Scan the entries below and tally the lines that include "back". Return nothing but the tally.
#### Data for this task
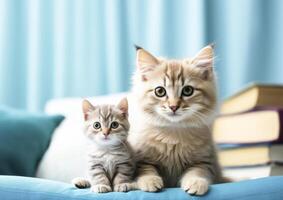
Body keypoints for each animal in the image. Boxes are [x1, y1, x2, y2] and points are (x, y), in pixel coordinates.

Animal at [129, 45, 224, 195]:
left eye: (188, 90)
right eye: (160, 91)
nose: (173, 107)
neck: (173, 134)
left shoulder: (204, 161)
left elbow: (197, 172)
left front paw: (196, 183)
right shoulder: (142, 159)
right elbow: (146, 170)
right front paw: (150, 181)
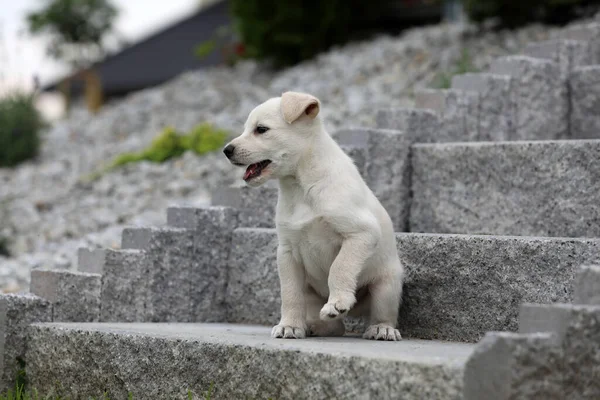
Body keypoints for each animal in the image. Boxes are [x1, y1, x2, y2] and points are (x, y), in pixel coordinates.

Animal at [223, 91, 406, 340]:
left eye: (261, 129)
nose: (226, 150)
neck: (302, 186)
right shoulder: (287, 252)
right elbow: (289, 293)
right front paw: (289, 326)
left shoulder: (362, 233)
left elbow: (340, 267)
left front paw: (337, 302)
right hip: (311, 291)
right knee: (335, 326)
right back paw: (314, 326)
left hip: (387, 284)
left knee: (382, 313)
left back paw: (381, 329)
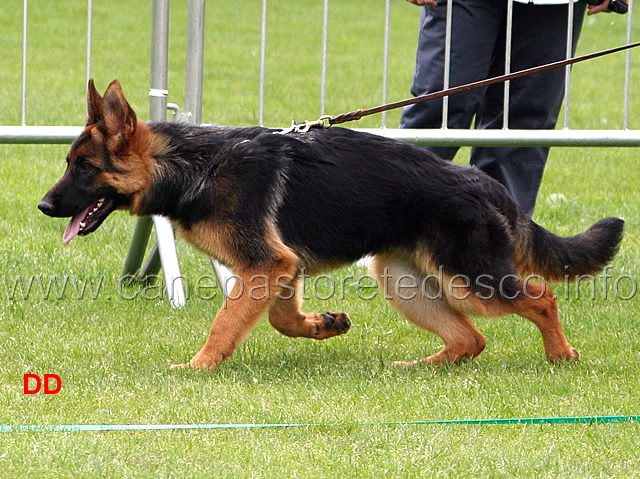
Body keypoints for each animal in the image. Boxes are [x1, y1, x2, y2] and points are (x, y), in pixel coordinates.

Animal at [37, 79, 624, 372]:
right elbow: (280, 320)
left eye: (82, 167)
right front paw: (323, 325)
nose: (43, 206)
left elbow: (224, 324)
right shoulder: (279, 270)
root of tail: (488, 184)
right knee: (471, 338)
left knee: (541, 297)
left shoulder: (265, 266)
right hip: (402, 280)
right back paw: (421, 365)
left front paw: (199, 366)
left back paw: (560, 355)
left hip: (471, 279)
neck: (192, 166)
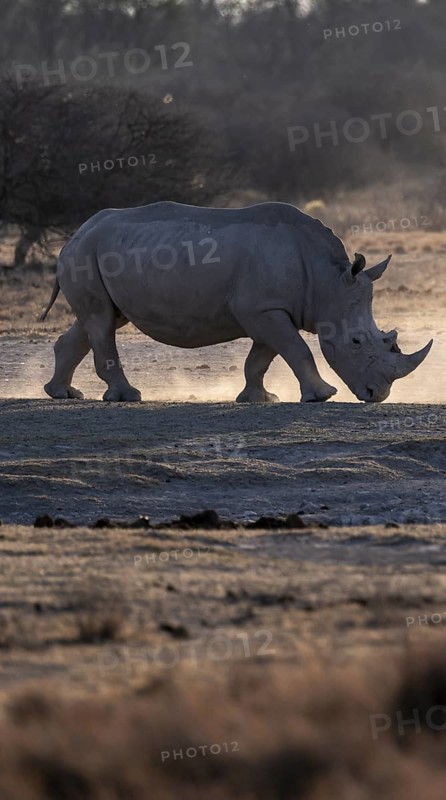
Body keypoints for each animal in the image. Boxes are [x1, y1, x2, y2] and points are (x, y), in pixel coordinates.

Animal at [40, 201, 432, 403]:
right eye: (356, 341)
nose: (378, 395)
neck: (327, 283)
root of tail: (75, 234)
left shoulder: (268, 309)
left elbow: (261, 358)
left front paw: (260, 399)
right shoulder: (262, 309)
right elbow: (297, 350)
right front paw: (322, 395)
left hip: (102, 253)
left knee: (100, 318)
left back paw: (64, 394)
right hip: (86, 253)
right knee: (101, 321)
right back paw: (127, 397)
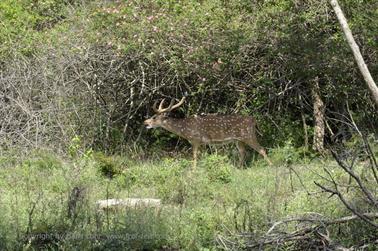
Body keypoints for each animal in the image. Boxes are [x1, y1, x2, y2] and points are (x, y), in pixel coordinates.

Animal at [144, 97, 272, 168]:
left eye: (154, 117)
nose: (145, 122)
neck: (184, 129)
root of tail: (253, 120)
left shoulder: (196, 139)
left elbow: (195, 157)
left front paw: (193, 172)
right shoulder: (203, 143)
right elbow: (202, 156)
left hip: (248, 135)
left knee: (262, 149)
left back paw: (271, 166)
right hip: (238, 140)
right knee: (243, 152)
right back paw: (239, 168)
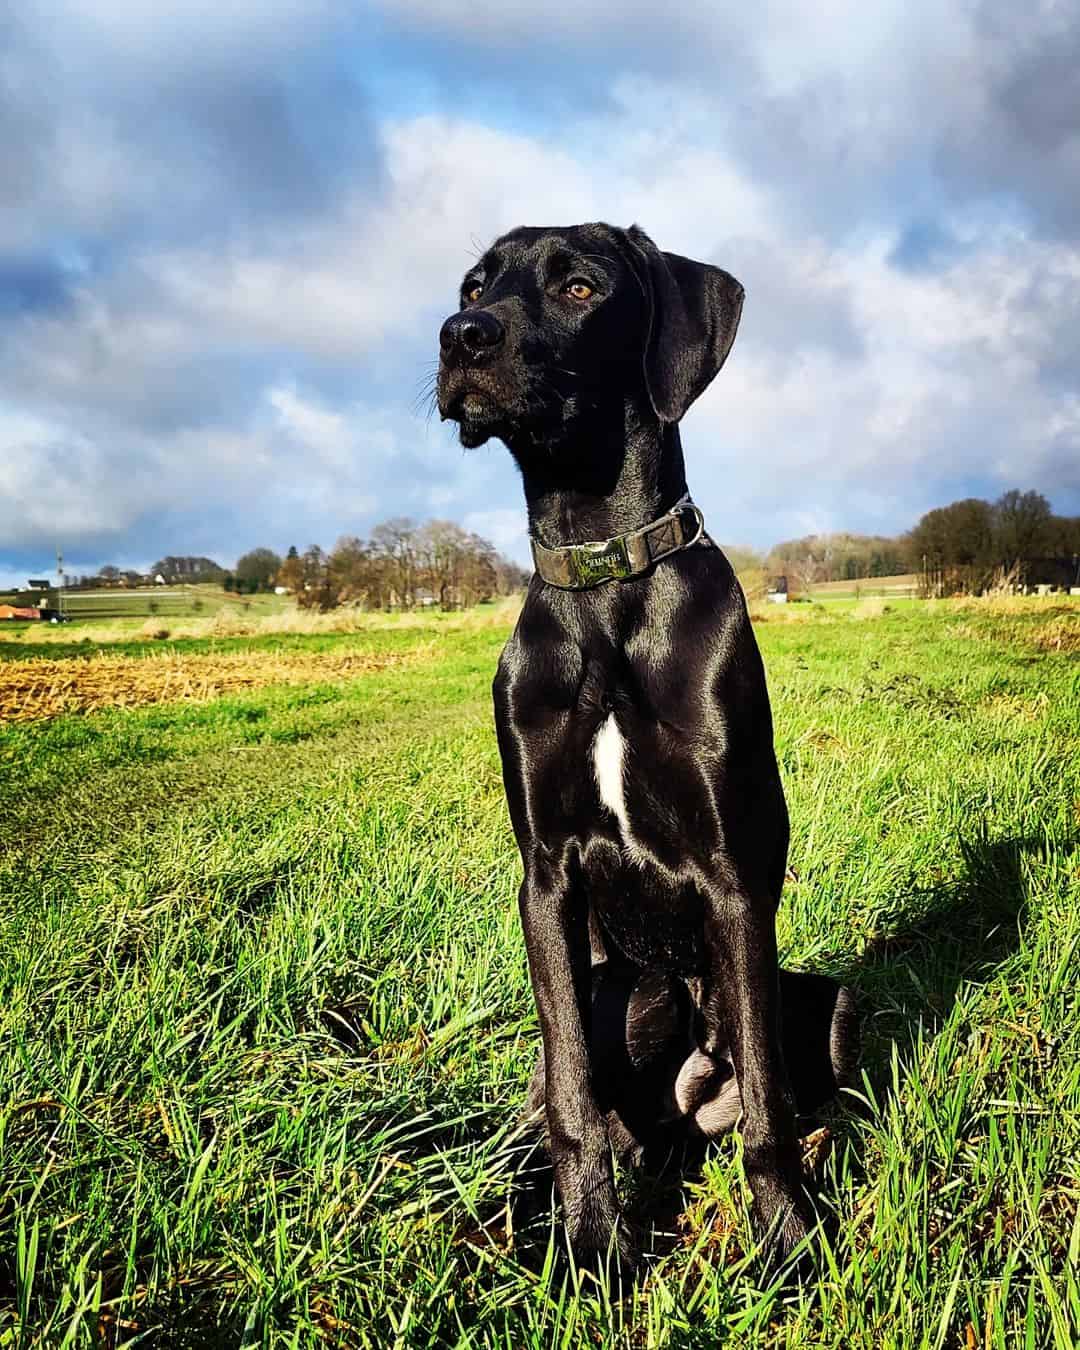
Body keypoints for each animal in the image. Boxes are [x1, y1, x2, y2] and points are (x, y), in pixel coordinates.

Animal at [437, 221, 853, 1263]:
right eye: (474, 286)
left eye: (581, 287)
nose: (460, 337)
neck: (603, 581)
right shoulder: (545, 878)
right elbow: (572, 1094)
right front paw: (591, 1247)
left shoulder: (733, 876)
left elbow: (770, 1104)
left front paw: (788, 1240)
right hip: (626, 988)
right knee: (572, 1101)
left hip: (827, 1002)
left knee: (789, 1081)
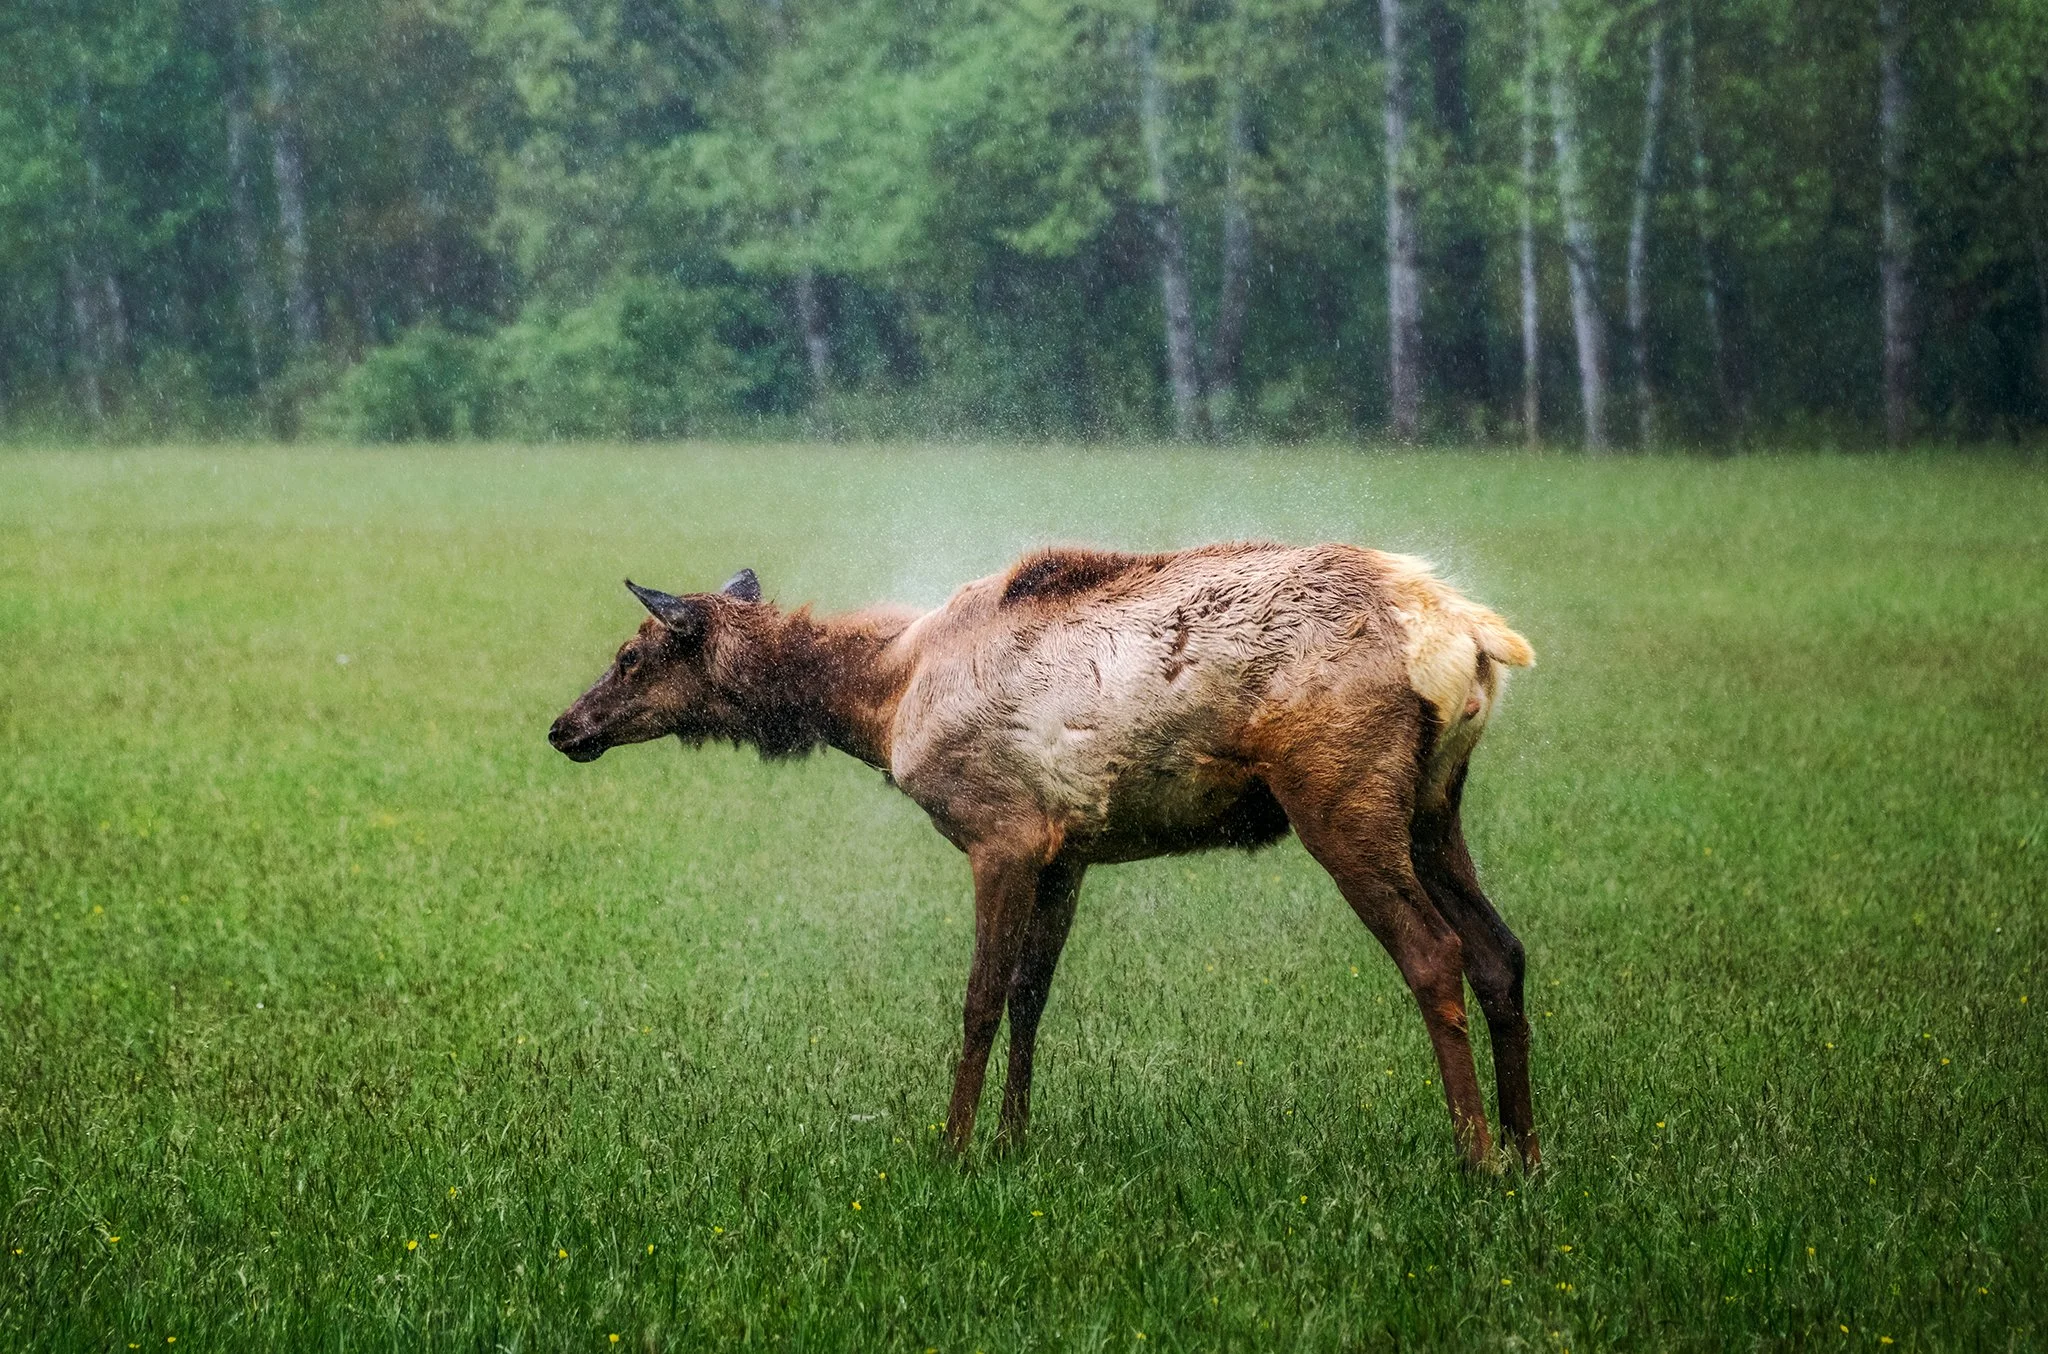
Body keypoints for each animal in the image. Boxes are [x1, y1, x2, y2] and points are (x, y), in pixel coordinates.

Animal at [547, 542, 1539, 1170]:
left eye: (631, 656)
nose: (564, 728)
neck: (881, 705)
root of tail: (1474, 637)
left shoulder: (1002, 835)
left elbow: (980, 1000)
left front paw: (951, 1148)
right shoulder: (1069, 852)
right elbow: (1032, 997)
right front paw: (1011, 1143)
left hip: (1340, 796)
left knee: (1434, 952)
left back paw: (1476, 1159)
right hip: (1434, 809)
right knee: (1502, 952)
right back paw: (1529, 1154)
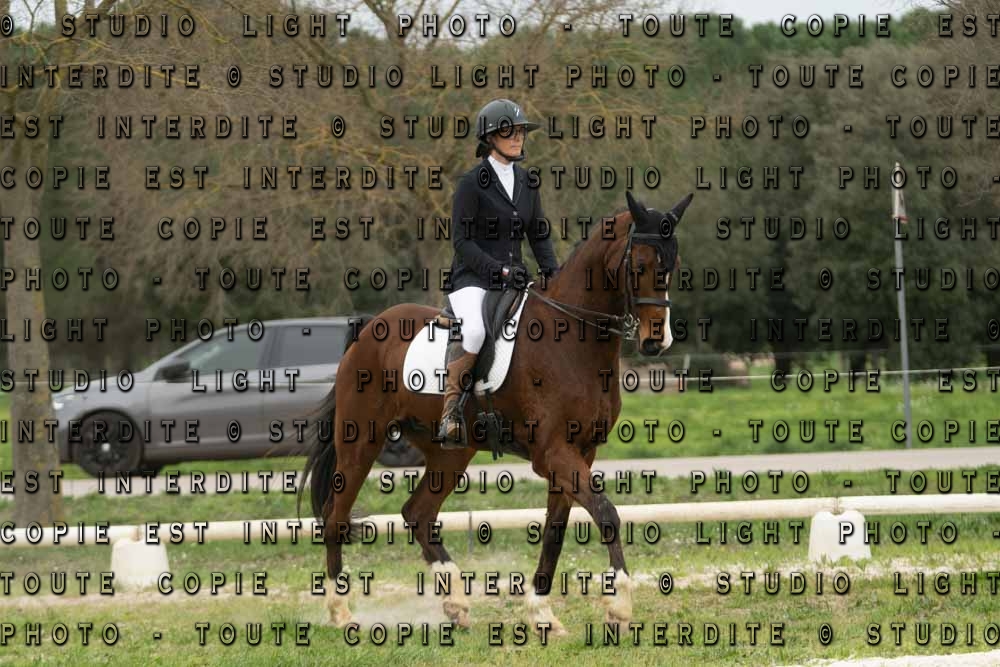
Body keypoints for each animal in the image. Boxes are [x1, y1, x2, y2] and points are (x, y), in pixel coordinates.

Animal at [298, 189, 692, 637]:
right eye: (639, 265)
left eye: (673, 266)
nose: (656, 341)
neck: (573, 336)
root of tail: (368, 328)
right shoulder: (553, 452)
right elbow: (606, 512)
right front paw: (619, 607)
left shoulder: (580, 452)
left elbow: (556, 529)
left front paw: (542, 613)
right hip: (362, 439)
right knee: (336, 516)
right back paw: (341, 612)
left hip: (450, 452)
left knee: (418, 513)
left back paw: (456, 604)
########
Answer space – 12